BANGKAPOS.COM, BANGKA – Tragedi meninggalnya siswa kelas V SD Negeri 22 Desa Rias, Kecamatan Toboali, Kabupaten Bangka Selatan, Provinsi Kepulauan Bangka Belitung, yang diduga menjadi korban bullying, mendapat sorotan tajam dari DPRD Bangka Belitung.
Wakil Ketua DPRD Bangka Belitung, Edi Nasapta, menyayangkan peristiwa ini dan menilai pihak sekolah telah lalai dalam menjalankan fungsi perlindungan terhadap anak.
Ia pun menilai perlu adanya sanksi tegas, termasuk pemecatan terhadap kepala sekolah dan guru yang bertanggung jawab.
“Saya menilai sekolah lalai dan gagal melindungi anak didiknya. Jika kelalaian itu terbukti menyebabkan luka berat hingga meninggal dunia, maka kepala sekolah dan guru bisa dikenai sanksi administratif, bahkan pemecatan,” tegas Edi kepada Bangkapos.com, Minggu (27/7/2025).

ENTRI DATA —
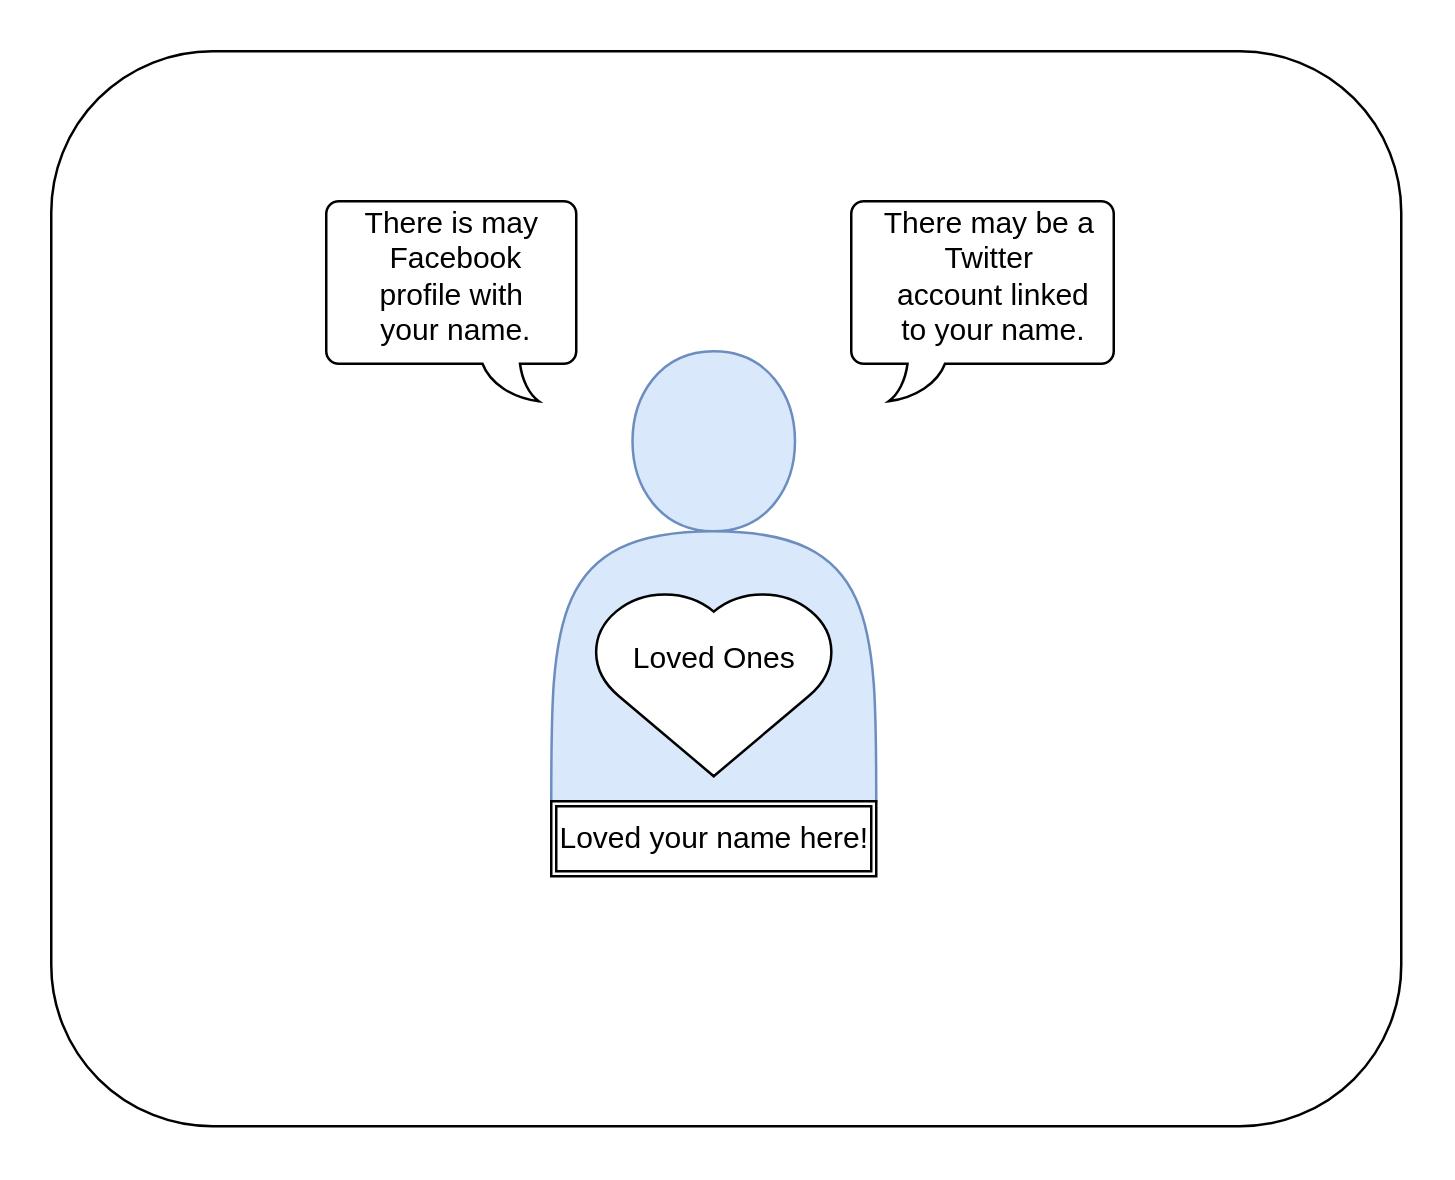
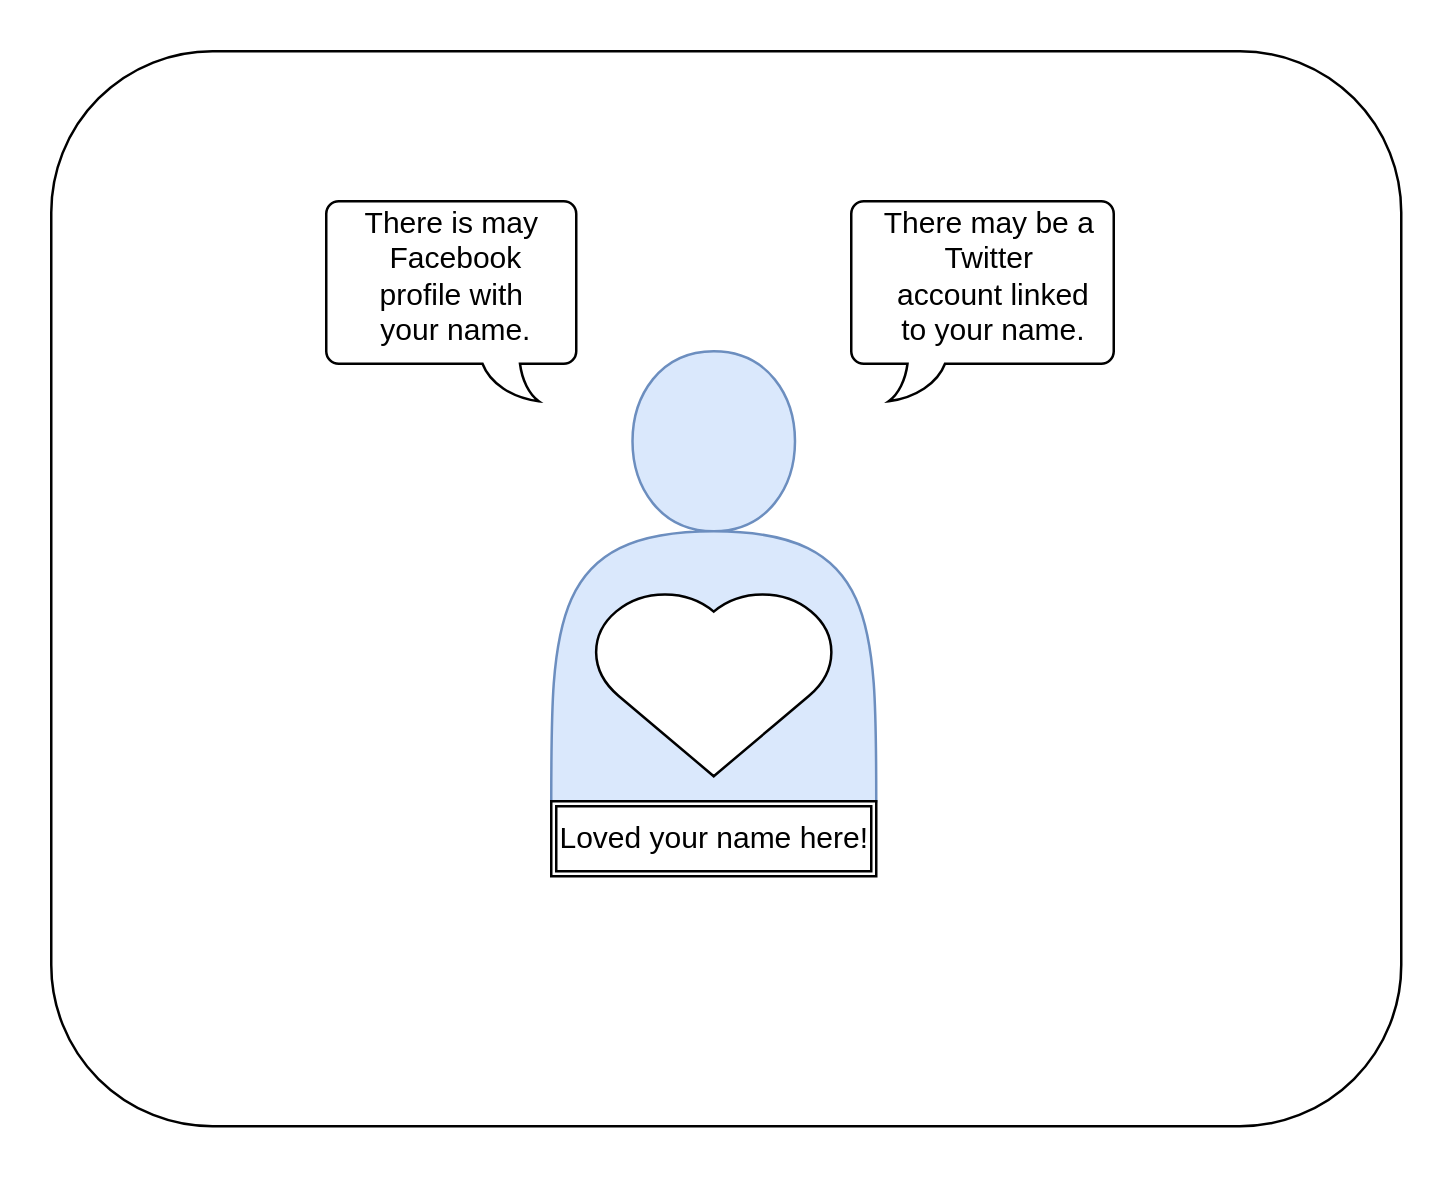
  <mxCell id="0" />
  <mxCell id="1" parent="0" />
  <mxCell id="2" value="" style="rounded=1;whiteSpace=wrap;html=1;" vertex="1" parent="1"><mxGeometry x="20" y="20" width="540" height="430" as="geometry" /></mxCell>
  <mxCell id="3" value="" style="shape=actor;whiteSpace=wrap;html=1;fillColor=#dae8fc;strokeColor=#6c8ebf;" vertex="1" parent="1"><mxGeometry x="220" y="140" width="130" height="180" as="geometry" /></mxCell>
  <mxCell id="4" value="" style="whiteSpace=wrap;html=1;shape=mxgraph.basic.roundRectCallout;dx=30;dy=15;size=5;boundedLbl=1;" vertex="1" parent="1"><mxGeometry x="340" y="80" width="105" height="80" as="geometry" /></mxCell>
  <mxCell id="5" value="" style="whiteSpace=wrap;html=1;shape=mxgraph.basic.roundRectCallout;dx=30;dy=15;size=5;boundedLbl=1;flipH=1;" vertex="1" parent="1"><mxGeometry x="130" y="80" width="100" height="80" as="geometry" /></mxCell>
  <mxCell id="6" value="" style="verticalLabelPosition=bottom;verticalAlign=top;html=1;shape=mxgraph.basic.heart" vertex="1" parent="1"><mxGeometry x="235" y="235" width="100" height="75" as="geometry" /></mxCell>
  <mxCell id="7" value="" style="shape=ext;double=1;rounded=0;whiteSpace=wrap;html=1;" vertex="1" parent="1"><mxGeometry x="220" y="320" width="130" height="30" as="geometry" /></mxCell>
  <mxCell id="8" value="Loved your name here!" style="text;html=1;resizable=0;autosize=1;align=center;verticalAlign=middle;points=[];fillColor=none;strokeColor=none;rounded=0;" vertex="1" parent="1"><mxGeometry x="220" y="325" width="130" height="20" as="geometry" /></mxCell>
- <mxCell id="9" value="Loved Ones" style="text;html=1;resizable=0;autosize=1;align=center;verticalAlign=middle;points=[];fillColor=none;strokeColor=none;rounded=0;" vertex="1" parent="1"><mxGeometry x="245" y="252.5" width="80" height="20" as="geometry" /></mxCell>
  <mxCell id="10" value="There is may&lt;br&gt;&amp;nbsp;Facebook &lt;br&gt;profile with&lt;br&gt;&amp;nbsp;your name." style="text;html=1;resizable=0;autosize=1;align=center;verticalAlign=middle;points=[];fillColor=none;strokeColor=none;rounded=0;" vertex="1" parent="1"><mxGeometry x="140" y="80" width="80" height="60" as="geometry" /></mxCell>
  <mxCell id="11" value="There may be a &lt;br&gt;Twitter&lt;br&gt;&amp;nbsp;account linked&lt;br&gt;&amp;nbsp;to your name." style="text;html=1;resizable=0;autosize=1;align=center;verticalAlign=middle;points=[];fillColor=none;strokeColor=none;rounded=0;" vertex="1" parent="1"><mxGeometry x="345" y="80" width="100" height="60" as="geometry" /></mxCell>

TUJUAN — Kutip persis bagian berita tentang meninggalnya siswa SD Negeri 22 Desa Rias, mulai dari "BANGKAPOS.COM, BANGKA –" sampai dengan "yang bertanggung jawab.", termasuk kedua bagian itu.

HASIL LATIHAN —
BANGKAPOS.COM, BANGKA – Tragedi meninggalnya siswa kelas V SD Negeri 22 Desa Rias, Kecamatan Toboali, Kabupaten Bangka Selatan, Provinsi Kepulauan Bangka Belitung, yang diduga menjadi korban bullying, mendapat sorotan tajam dari DPRD Bangka Belitung.
Wakil Ketua DPRD Bangka Belitung, Edi Nasapta, menyayangkan peristiwa ini dan menilai pihak sekolah telah lalai dalam menjalankan fungsi perlindungan terhadap anak.
Ia pun menilai perlu adanya sanksi tegas, termasuk pemecatan terhadap kepala sekolah dan guru yang bertanggung jawab.